━━━ Data provided

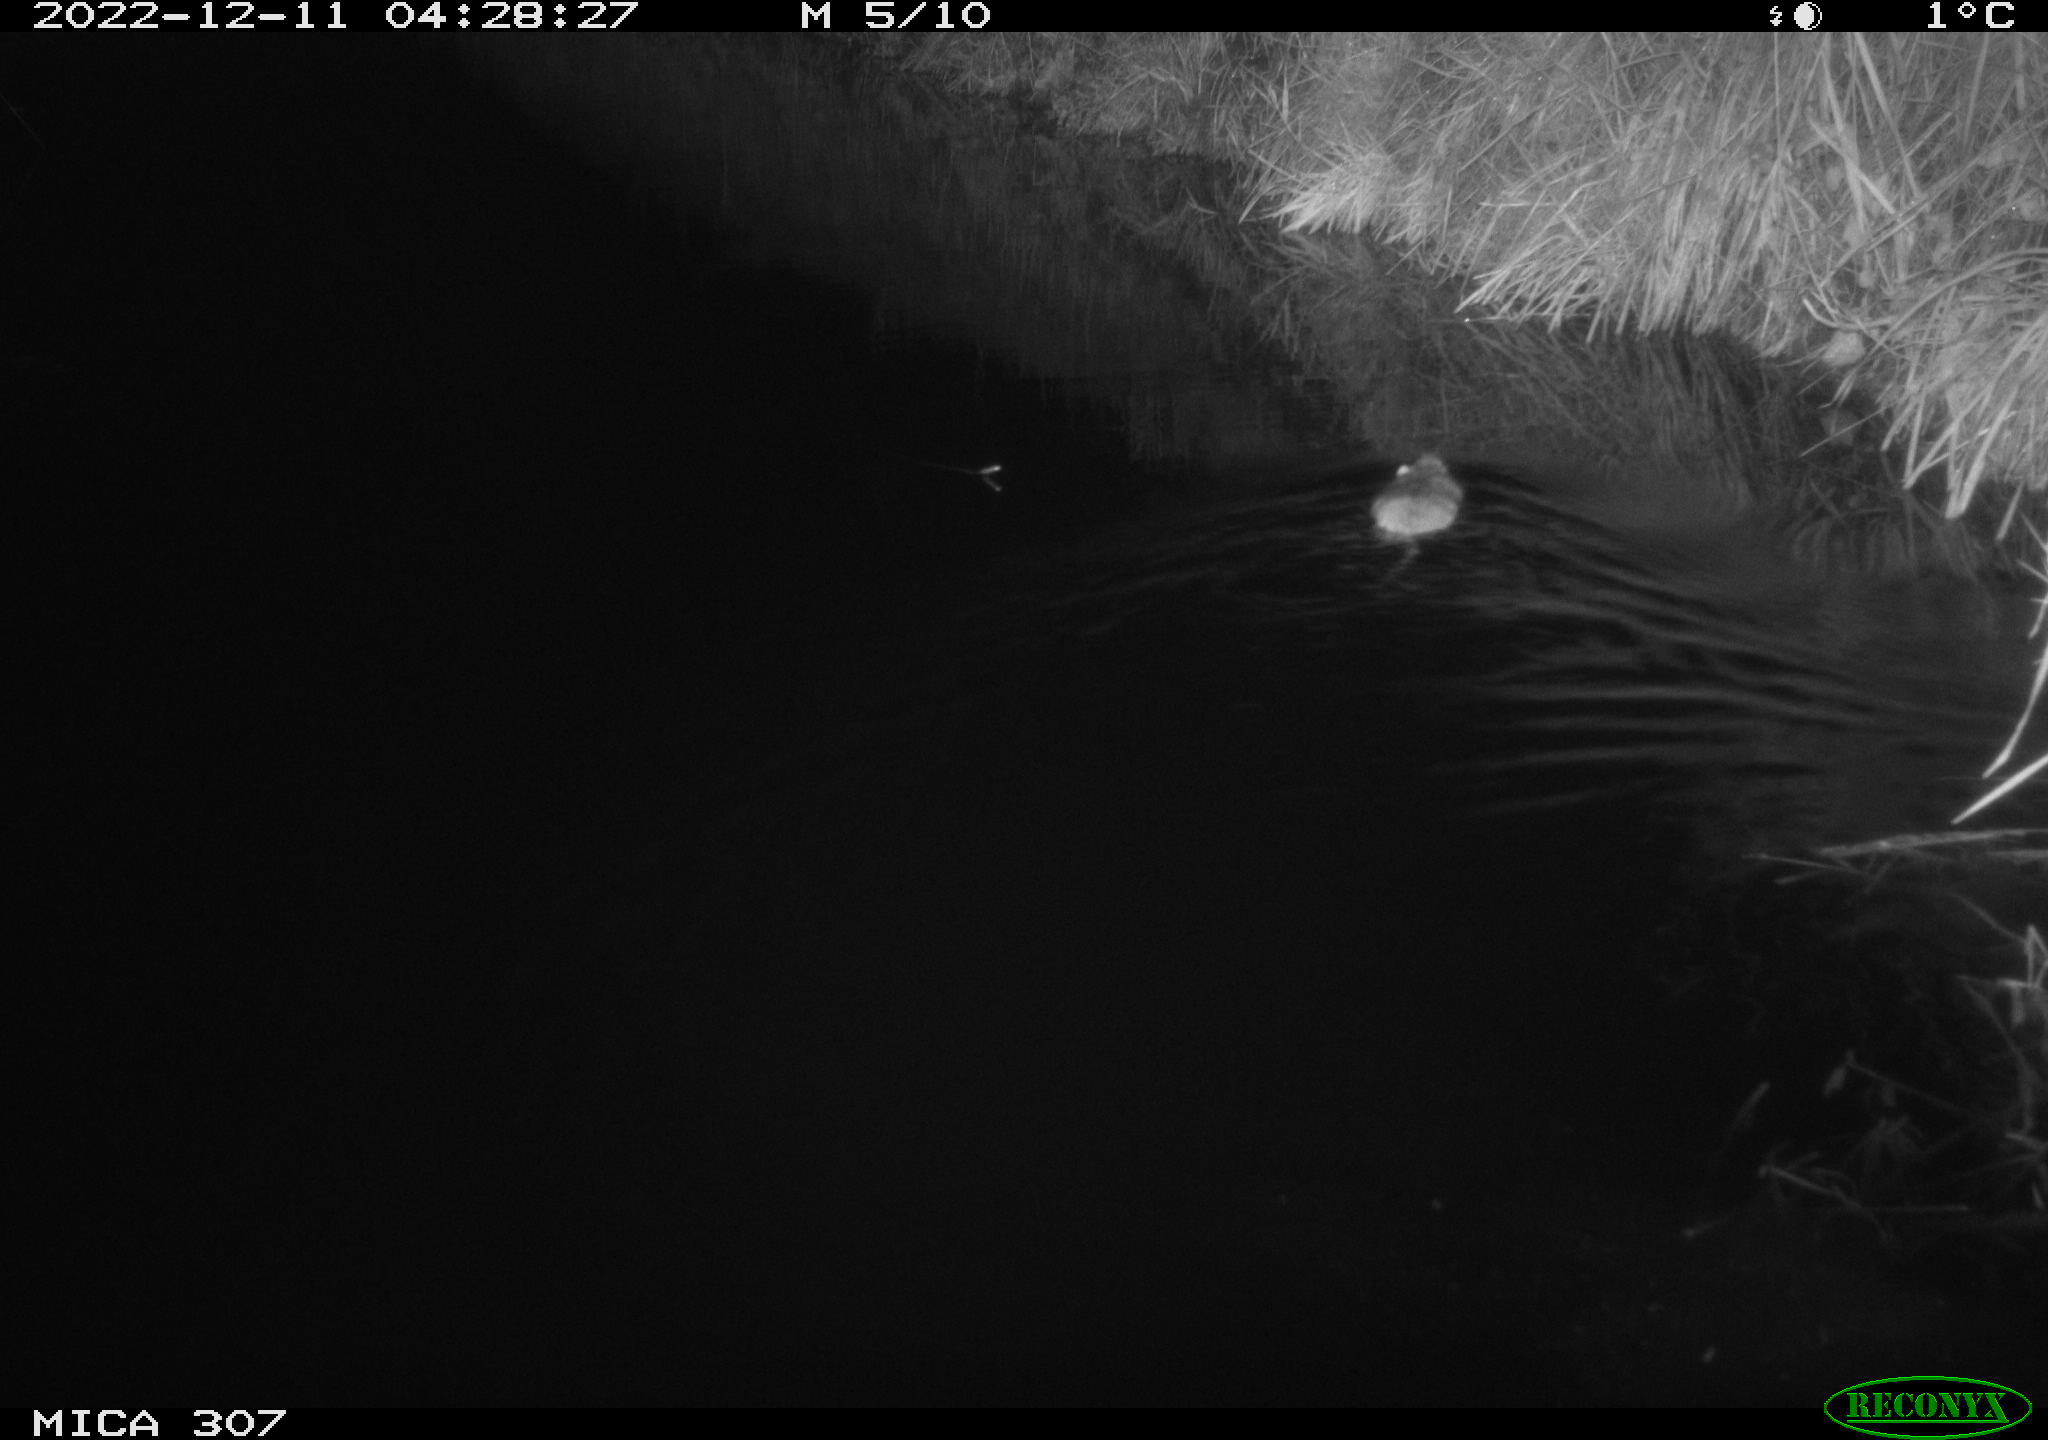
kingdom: Animalia
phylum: Chordata
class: Mammalia
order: Rodentia
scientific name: Rodentia
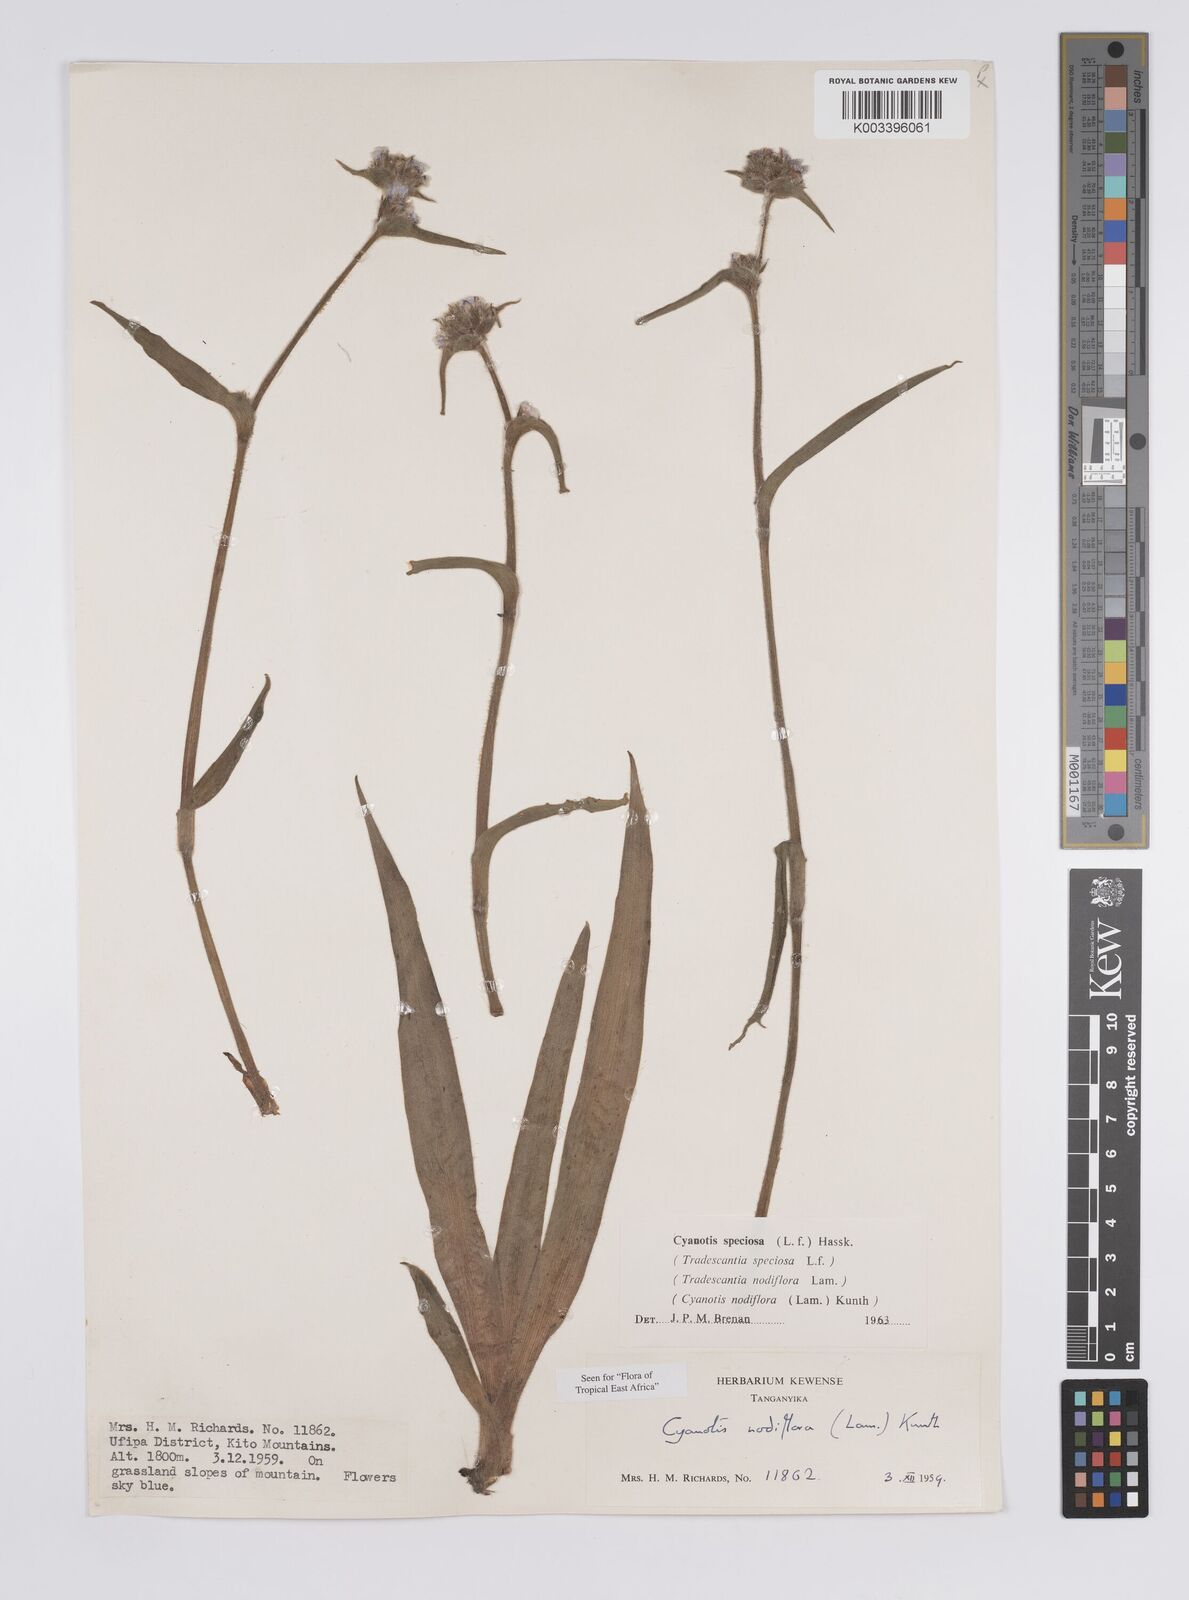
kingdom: Plantae
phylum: Tracheophyta
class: Liliopsida
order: Commelinales
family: Commelinaceae
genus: Cyanotis
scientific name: Cyanotis speciosa
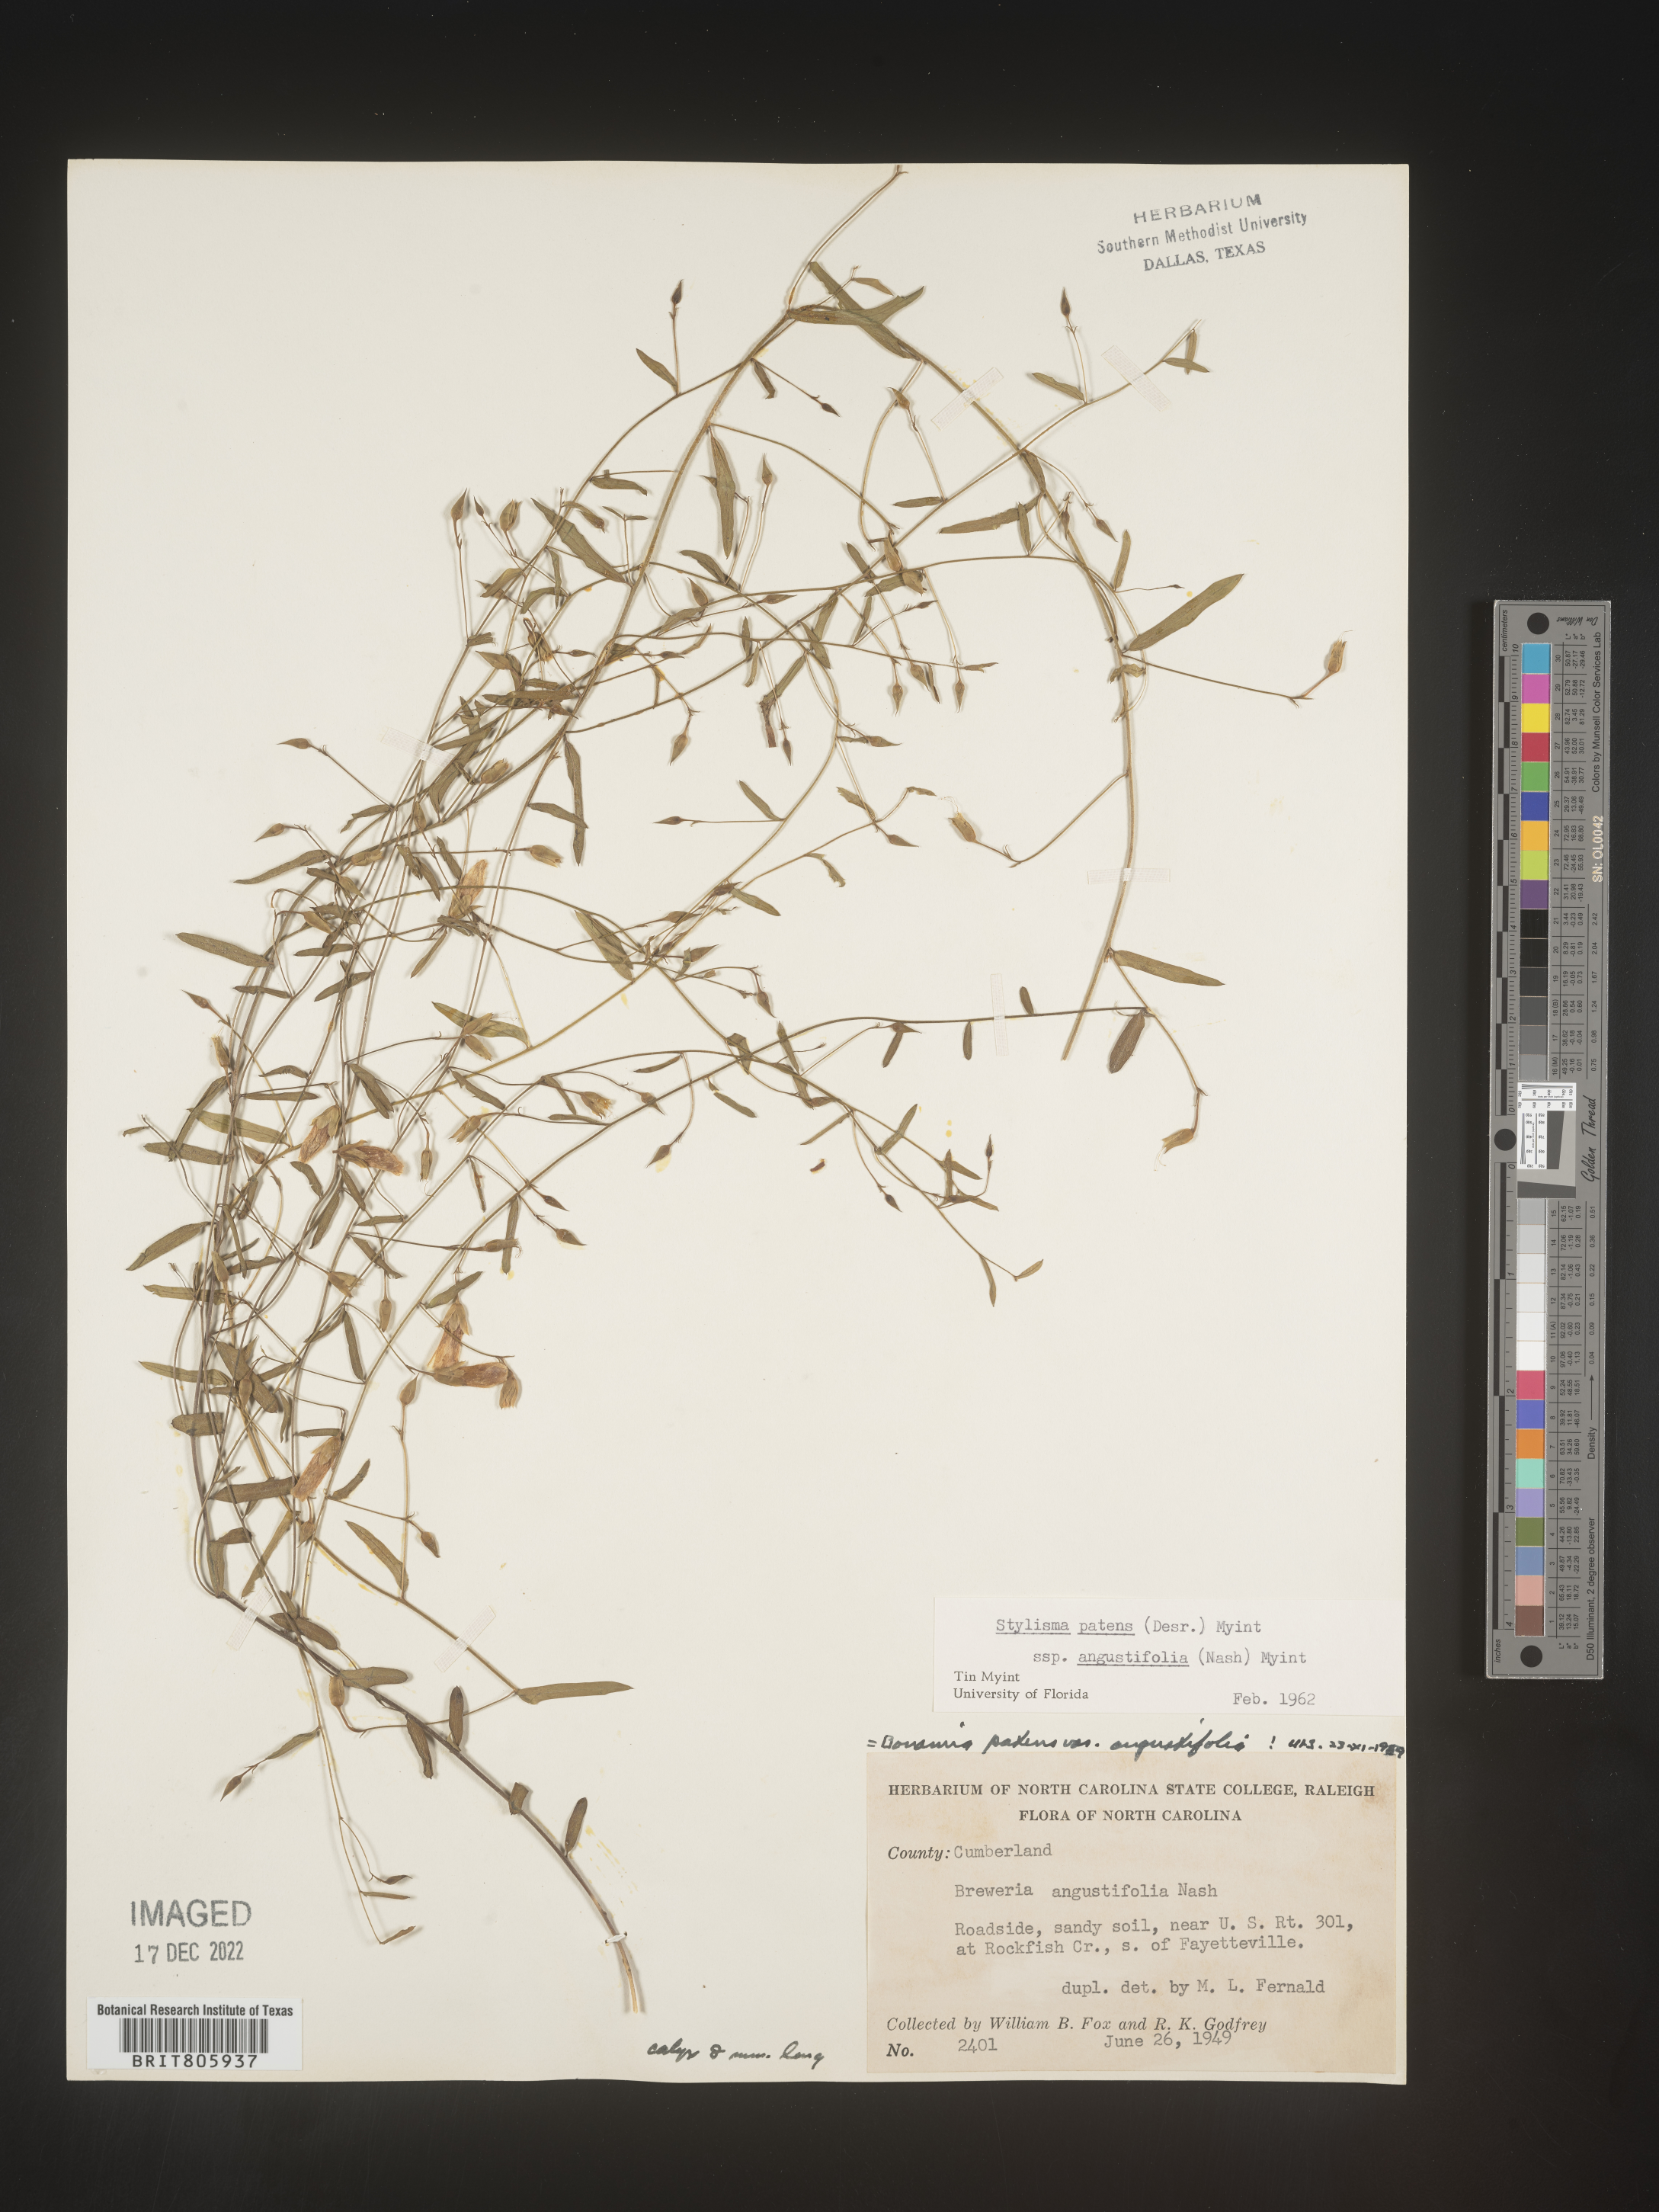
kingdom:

━━━━━━

● Given exercise: Please convert the lines of every entry above into a JSON list of strings, one string per line, with blank lines skipped and the pictures left out.

● Full solution:
[
  "kingdom: Animalia",
  "phylum: Chordata",
  "class: Mammalia",
  "order: Rodentia",
  "scientific name: Rodentia",
  "kingdom: Plantae",
  "phylum: Tracheophyta",
  "class: Liliopsida",
  "order: Commelinales",
  "family: Commelinaceae",
  "genus: Cyanotis",
  "scientific name: Cyanotis speciosa",
  "kingdom:"
]